Problem details: Report each line in the records that contains the string "éviter", where uppercase and lowercase letters must match.

** Opening Information block **

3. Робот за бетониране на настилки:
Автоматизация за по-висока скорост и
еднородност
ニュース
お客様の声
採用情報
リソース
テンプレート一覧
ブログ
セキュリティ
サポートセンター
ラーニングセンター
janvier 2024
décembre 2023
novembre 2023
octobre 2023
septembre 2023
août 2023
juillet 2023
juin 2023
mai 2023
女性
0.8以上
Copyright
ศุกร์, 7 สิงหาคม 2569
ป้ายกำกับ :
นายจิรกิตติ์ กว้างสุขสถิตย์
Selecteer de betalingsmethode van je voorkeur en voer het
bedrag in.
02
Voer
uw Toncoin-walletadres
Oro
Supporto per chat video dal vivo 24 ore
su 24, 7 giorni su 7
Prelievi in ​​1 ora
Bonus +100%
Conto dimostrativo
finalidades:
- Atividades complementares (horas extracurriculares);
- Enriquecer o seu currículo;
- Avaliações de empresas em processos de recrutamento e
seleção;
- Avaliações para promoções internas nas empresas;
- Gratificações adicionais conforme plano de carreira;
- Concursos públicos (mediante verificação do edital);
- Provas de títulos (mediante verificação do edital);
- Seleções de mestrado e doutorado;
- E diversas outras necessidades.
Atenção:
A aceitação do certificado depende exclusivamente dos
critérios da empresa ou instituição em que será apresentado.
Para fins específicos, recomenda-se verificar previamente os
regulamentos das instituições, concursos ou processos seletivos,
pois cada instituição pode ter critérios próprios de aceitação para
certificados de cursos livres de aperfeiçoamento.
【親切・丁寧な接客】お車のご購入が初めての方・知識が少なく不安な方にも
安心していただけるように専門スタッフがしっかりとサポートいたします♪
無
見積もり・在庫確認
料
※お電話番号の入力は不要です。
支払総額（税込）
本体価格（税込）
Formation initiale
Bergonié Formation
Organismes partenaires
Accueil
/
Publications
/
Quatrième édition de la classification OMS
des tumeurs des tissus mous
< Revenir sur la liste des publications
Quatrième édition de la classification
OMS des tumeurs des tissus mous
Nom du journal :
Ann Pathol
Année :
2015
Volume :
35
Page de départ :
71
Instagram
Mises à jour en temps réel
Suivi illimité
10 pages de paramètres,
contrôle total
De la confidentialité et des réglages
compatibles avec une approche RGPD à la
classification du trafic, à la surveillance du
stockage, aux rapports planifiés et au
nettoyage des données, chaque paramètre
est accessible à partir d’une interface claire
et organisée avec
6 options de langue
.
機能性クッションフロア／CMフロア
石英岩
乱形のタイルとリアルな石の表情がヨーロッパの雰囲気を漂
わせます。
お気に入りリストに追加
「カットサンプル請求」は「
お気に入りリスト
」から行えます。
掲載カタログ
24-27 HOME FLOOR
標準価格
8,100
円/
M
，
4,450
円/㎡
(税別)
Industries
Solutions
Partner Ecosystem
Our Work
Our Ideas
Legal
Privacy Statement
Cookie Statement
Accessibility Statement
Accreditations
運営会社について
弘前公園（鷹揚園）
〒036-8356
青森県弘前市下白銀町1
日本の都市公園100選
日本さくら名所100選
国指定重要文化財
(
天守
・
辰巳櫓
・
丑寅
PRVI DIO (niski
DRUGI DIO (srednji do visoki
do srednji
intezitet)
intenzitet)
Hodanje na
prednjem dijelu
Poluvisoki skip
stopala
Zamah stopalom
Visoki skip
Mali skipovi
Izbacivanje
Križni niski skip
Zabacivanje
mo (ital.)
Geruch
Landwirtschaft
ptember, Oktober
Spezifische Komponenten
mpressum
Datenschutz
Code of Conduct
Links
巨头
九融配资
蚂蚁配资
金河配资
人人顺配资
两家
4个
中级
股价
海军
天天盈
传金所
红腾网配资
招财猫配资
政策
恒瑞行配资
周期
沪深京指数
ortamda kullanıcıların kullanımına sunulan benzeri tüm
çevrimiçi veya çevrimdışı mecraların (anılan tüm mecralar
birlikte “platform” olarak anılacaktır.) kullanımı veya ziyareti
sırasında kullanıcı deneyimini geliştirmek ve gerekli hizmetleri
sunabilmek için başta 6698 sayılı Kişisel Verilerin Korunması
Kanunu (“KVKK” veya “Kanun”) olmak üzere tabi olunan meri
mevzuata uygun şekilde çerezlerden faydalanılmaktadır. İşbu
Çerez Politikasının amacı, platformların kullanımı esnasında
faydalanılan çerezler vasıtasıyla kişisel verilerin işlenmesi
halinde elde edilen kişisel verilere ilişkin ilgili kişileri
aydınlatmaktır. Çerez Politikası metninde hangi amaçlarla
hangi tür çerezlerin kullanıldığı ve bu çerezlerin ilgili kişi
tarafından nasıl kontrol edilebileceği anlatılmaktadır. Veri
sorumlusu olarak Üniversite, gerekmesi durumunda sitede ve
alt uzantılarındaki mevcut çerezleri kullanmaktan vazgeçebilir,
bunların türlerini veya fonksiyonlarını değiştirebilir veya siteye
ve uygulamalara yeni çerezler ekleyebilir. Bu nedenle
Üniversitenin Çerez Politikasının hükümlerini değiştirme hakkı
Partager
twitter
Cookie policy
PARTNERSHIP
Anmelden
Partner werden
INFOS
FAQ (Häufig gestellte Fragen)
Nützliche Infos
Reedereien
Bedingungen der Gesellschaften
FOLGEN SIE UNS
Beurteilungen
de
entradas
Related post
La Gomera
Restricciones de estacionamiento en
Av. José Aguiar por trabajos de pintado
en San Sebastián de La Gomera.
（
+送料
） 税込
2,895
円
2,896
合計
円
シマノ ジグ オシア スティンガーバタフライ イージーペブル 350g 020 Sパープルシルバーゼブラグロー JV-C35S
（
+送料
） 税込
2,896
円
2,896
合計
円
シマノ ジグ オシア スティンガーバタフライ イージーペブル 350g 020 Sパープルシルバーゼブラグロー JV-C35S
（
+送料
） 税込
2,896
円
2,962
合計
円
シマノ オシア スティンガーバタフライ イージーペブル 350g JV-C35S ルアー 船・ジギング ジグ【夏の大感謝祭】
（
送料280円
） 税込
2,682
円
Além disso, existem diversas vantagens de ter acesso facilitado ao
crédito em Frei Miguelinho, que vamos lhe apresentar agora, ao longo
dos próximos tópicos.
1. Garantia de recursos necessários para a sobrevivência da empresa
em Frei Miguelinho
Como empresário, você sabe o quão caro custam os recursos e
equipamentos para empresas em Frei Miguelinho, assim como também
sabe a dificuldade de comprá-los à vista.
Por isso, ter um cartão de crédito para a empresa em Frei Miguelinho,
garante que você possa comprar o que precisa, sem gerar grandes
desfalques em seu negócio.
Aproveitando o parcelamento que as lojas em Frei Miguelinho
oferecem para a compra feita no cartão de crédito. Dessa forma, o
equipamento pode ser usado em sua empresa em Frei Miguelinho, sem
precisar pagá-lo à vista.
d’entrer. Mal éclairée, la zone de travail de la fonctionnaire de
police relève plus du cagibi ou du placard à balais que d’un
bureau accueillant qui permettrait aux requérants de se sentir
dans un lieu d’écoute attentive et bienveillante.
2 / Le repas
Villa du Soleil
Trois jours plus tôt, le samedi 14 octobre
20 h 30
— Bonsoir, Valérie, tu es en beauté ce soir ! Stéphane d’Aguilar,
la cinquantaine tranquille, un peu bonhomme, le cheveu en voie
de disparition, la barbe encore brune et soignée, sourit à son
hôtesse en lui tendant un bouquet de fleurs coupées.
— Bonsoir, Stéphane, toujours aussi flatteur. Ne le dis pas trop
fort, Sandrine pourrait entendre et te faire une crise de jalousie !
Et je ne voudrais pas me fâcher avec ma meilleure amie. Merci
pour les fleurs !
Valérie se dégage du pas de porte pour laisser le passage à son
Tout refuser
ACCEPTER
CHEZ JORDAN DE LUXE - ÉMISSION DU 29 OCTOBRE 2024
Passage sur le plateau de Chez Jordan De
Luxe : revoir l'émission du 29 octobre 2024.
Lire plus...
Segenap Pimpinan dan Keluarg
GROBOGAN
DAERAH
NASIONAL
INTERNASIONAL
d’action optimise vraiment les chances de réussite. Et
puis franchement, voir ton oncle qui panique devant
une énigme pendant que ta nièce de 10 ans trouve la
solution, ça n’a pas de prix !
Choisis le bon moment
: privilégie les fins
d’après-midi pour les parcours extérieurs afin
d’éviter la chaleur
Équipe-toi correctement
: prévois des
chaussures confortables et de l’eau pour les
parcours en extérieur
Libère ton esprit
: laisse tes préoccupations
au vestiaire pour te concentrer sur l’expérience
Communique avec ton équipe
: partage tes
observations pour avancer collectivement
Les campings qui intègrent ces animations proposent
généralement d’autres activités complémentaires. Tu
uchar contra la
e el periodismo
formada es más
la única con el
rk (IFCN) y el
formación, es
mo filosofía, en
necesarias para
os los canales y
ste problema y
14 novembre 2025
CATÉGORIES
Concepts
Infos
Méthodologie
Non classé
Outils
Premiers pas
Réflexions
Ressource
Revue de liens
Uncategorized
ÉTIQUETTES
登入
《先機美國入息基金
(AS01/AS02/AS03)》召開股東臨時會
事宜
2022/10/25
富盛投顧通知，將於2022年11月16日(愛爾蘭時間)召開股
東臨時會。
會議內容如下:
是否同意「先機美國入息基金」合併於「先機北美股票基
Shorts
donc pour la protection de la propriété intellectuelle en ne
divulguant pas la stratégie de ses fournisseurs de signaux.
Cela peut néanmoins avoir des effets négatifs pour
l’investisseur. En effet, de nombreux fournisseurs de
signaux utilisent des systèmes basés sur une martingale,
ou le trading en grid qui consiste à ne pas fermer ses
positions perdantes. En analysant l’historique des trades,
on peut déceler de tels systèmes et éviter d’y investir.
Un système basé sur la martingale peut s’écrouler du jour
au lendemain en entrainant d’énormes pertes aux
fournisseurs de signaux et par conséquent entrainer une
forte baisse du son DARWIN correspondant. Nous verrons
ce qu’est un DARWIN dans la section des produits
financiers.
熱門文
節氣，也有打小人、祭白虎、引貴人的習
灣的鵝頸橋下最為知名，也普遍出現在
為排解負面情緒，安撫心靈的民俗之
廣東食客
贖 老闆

** Closing Information block **

Result:
d’éviter la chaleur
on peut déceler de tels systèmes et éviter d’y investir.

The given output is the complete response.